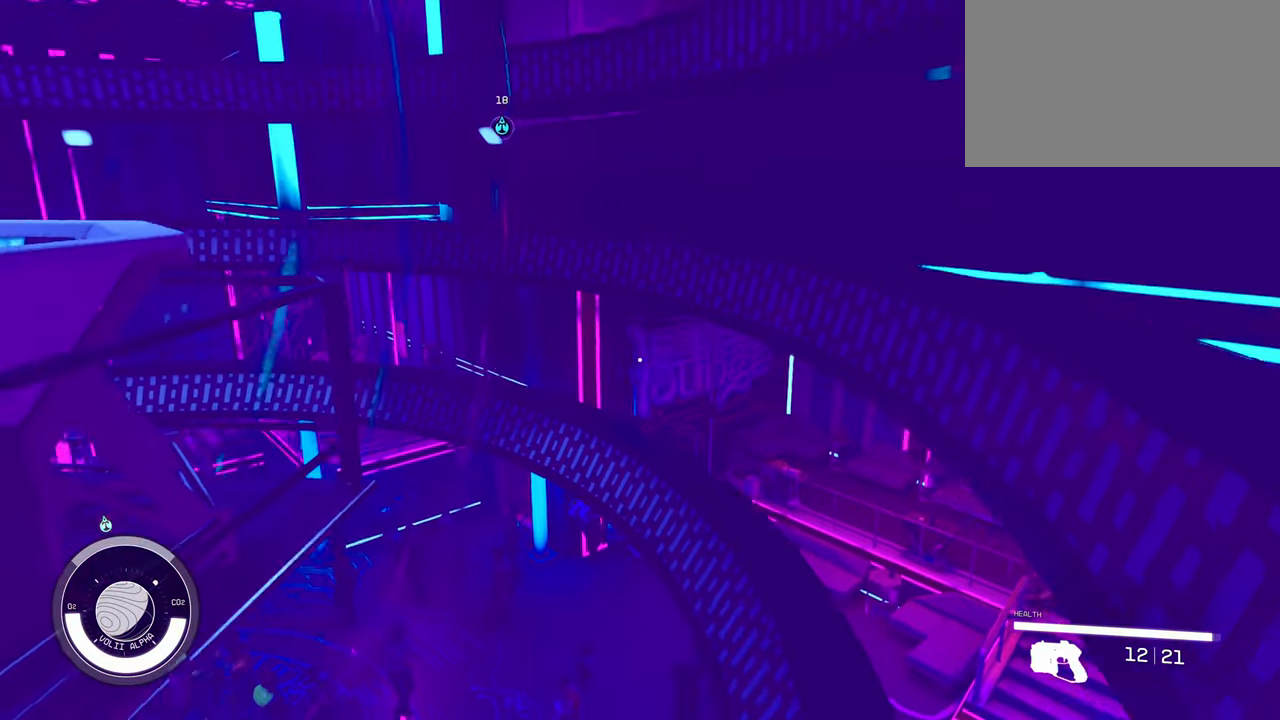
{"keys": ["s"], "mouse": [], "events": [[367, "s", "down"]]}
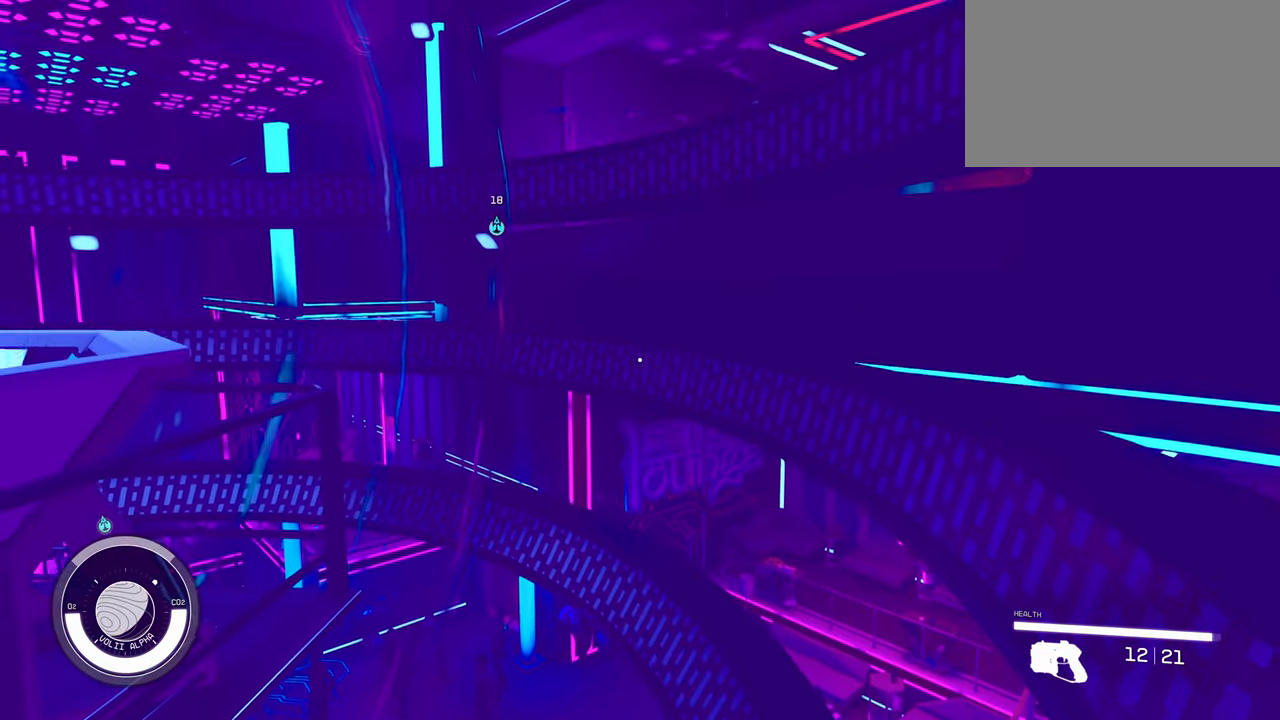
{"keys": ["s"], "mouse": [], "events": []}
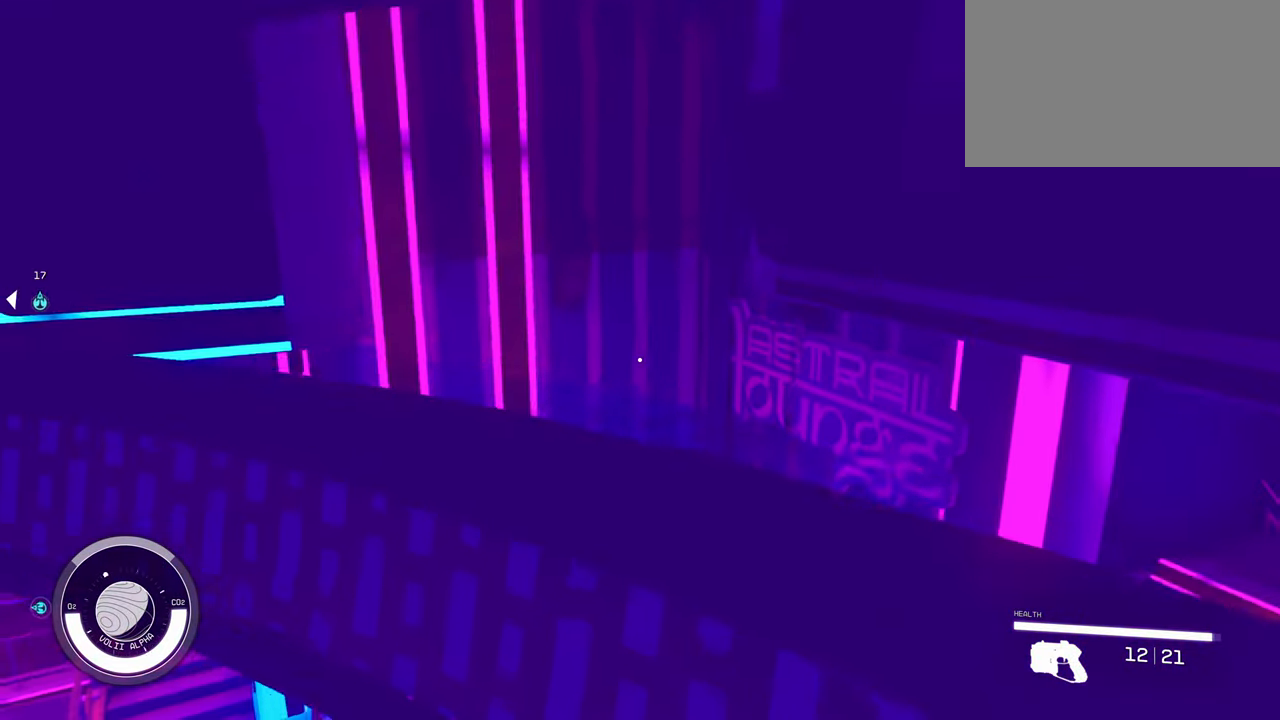
{"keys": ["d", "w"], "mouse": [], "events": [[133, "d", "down"], [317, "s", "up"], [500, "w", "down"]]}
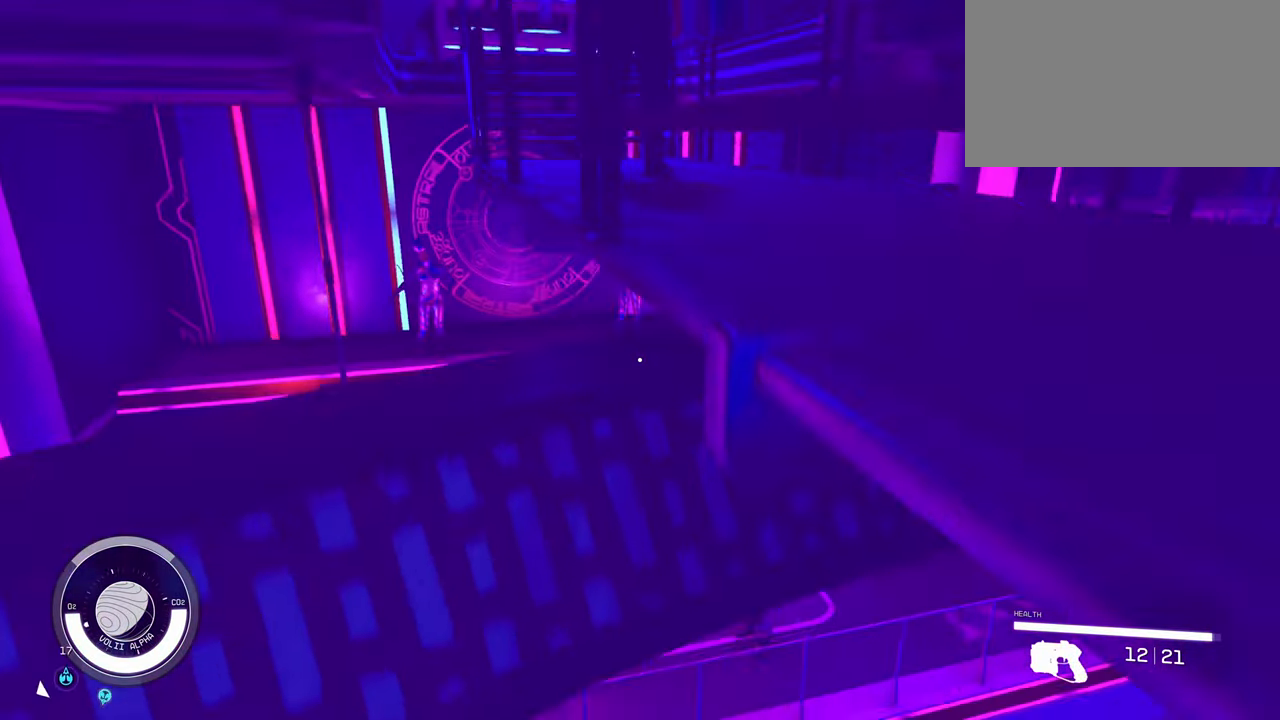
{"keys": [], "mouse": [], "events": [[100, "d", "up"], [283, "w", "up"]]}
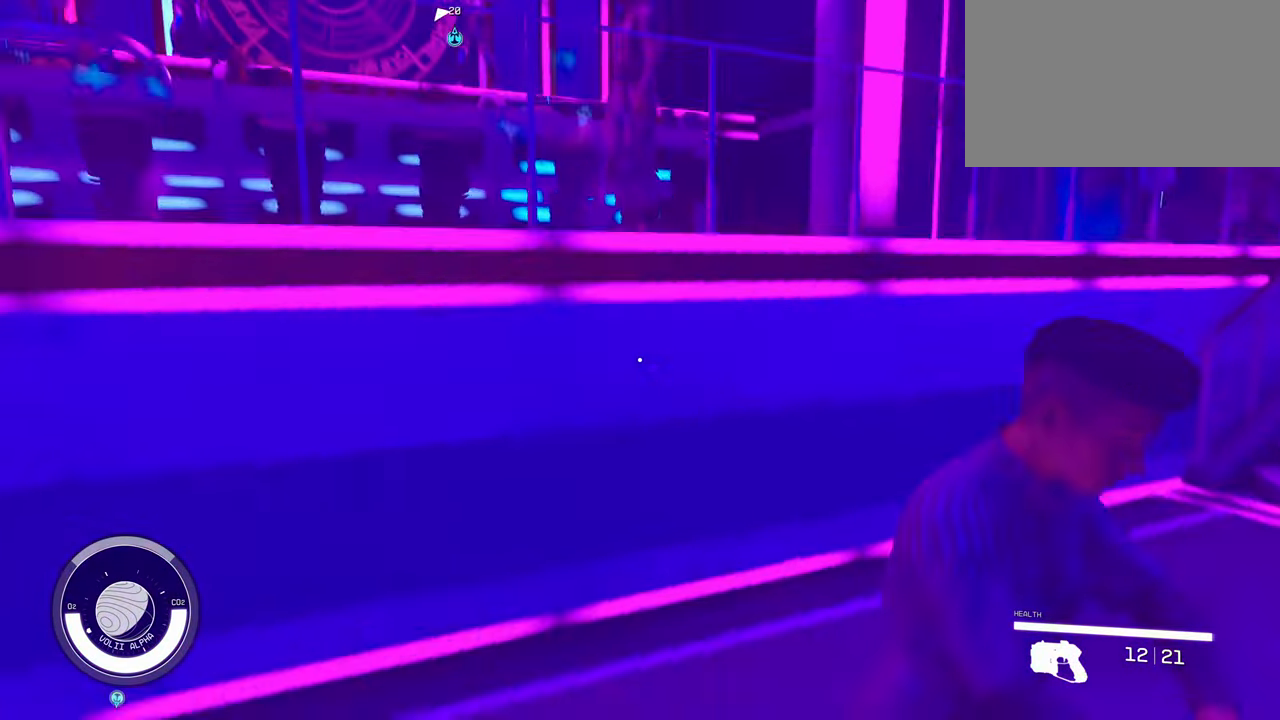
{"keys": [], "mouse": [], "events": []}
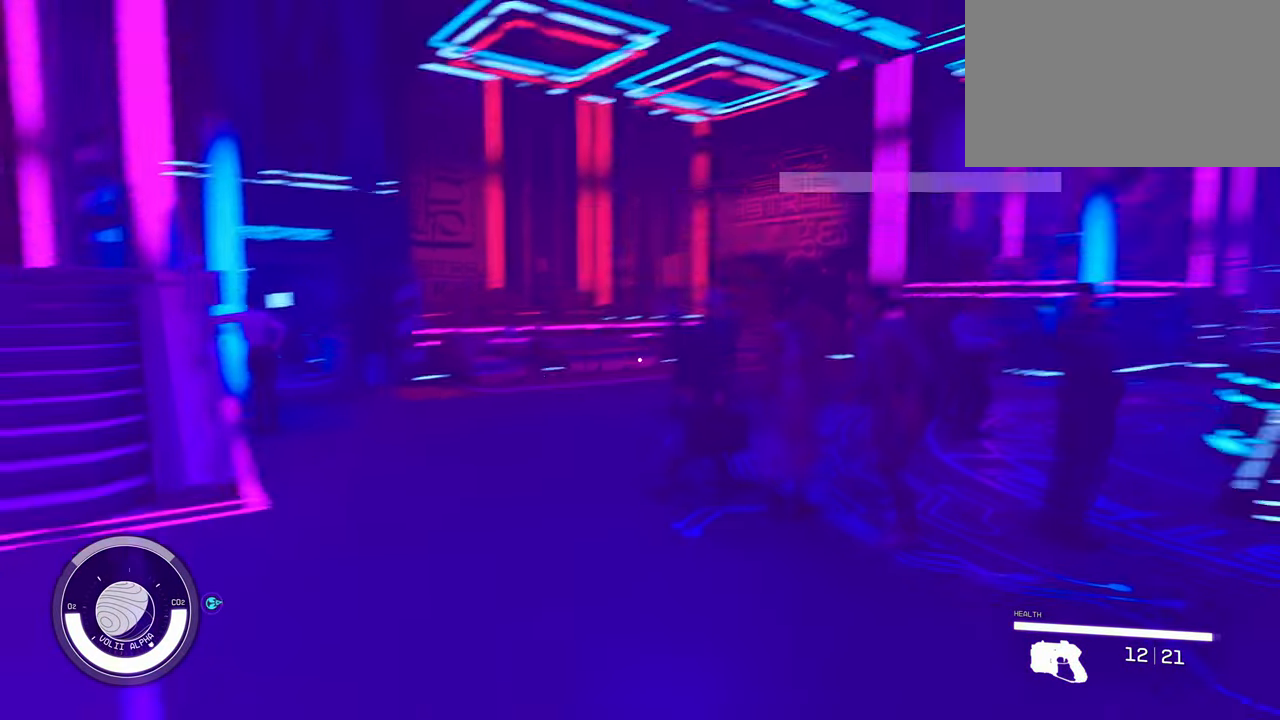
{"keys": ["w"], "mouse": []}
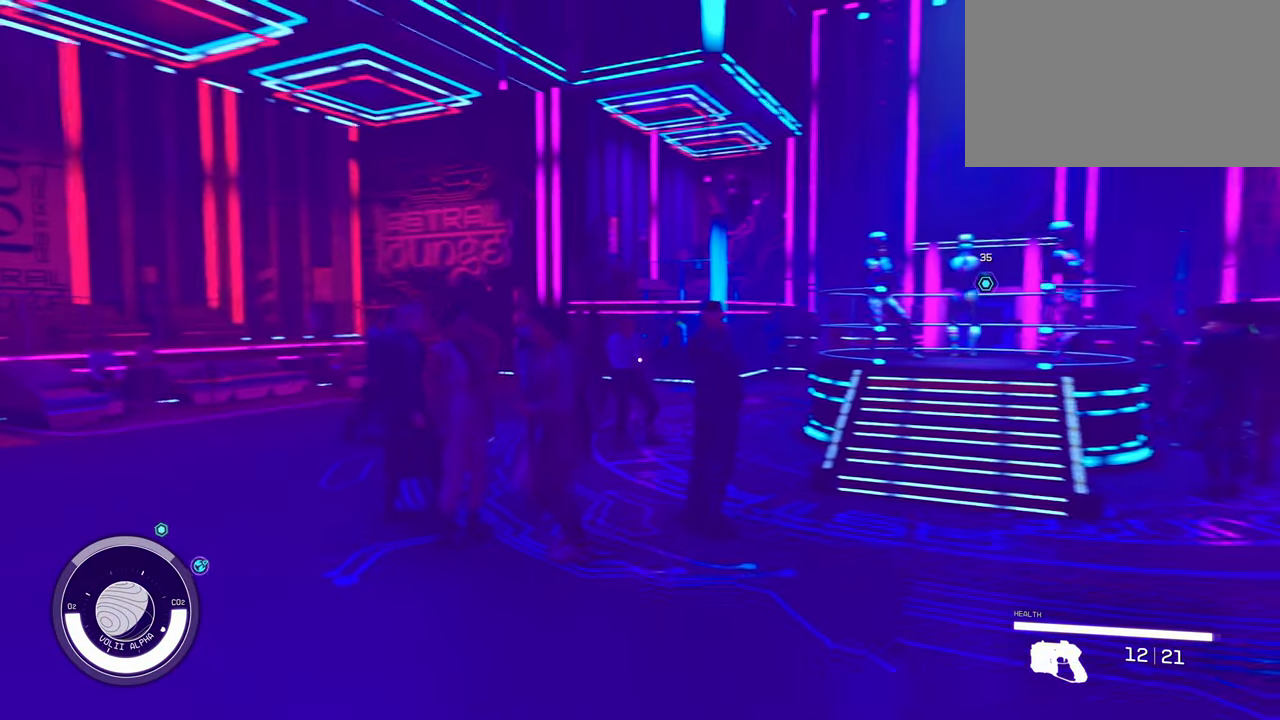
{"keys": ["w"], "mouse": [], "events": []}
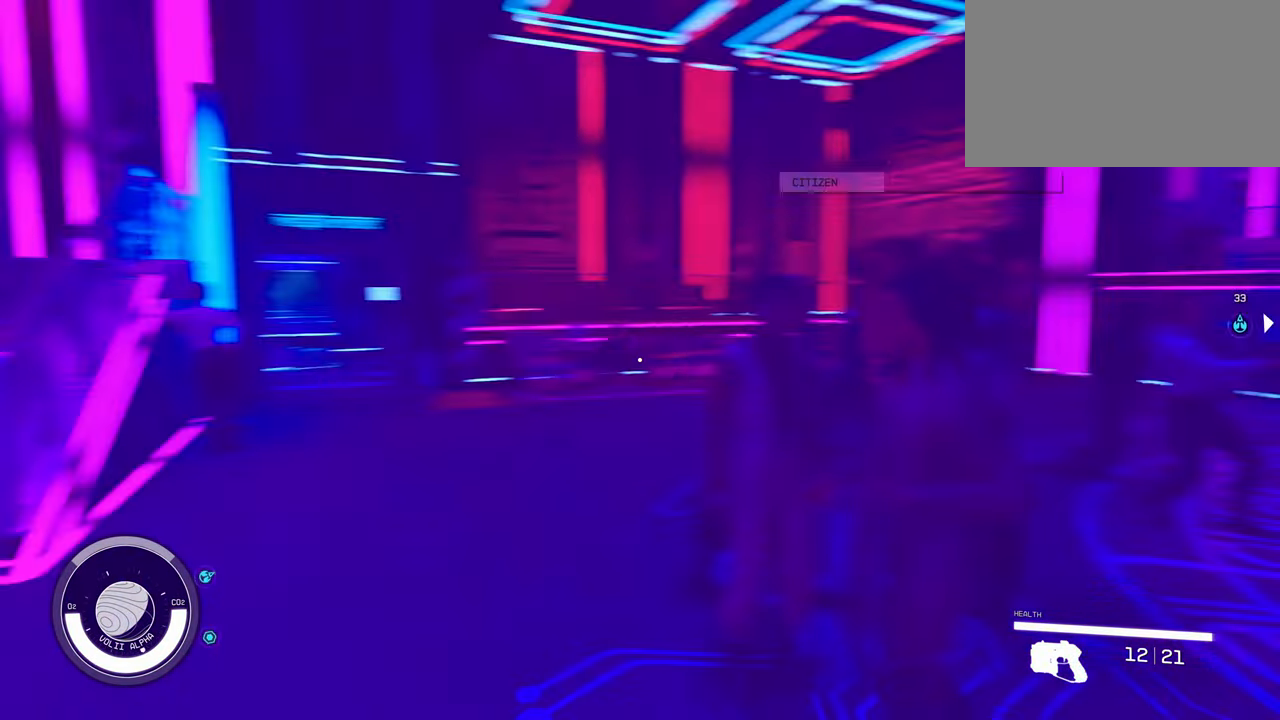
{"keys": ["shift", "w"], "mouse": [], "events": [[433, "shift", "down"]]}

^^^^^^^^

### Task directions
Restate all of the material word for word, leaving every picture out.

### Answer for the task
{"keys": ["s"], "mouse": [], "events": [[367, "s", "down"]]}
{"keys": ["s"], "mouse": [], "events": []}
{"keys": ["d", "w"], "mouse": [], "events": [[133, "d", "down"], [317, "s", "up"], [500, "w", "down"]]}
{"keys": [], "mouse": [], "events": [[100, "d", "up"], [283, "w", "up"]]}
{"keys": [], "mouse": [], "events": []}
{"keys": ["w"], "mouse": []}
{"keys": ["w"], "mouse": [], "events": []}
{"keys": ["shift", "w"], "mouse": [], "events": [[433, "shift", "down"]]}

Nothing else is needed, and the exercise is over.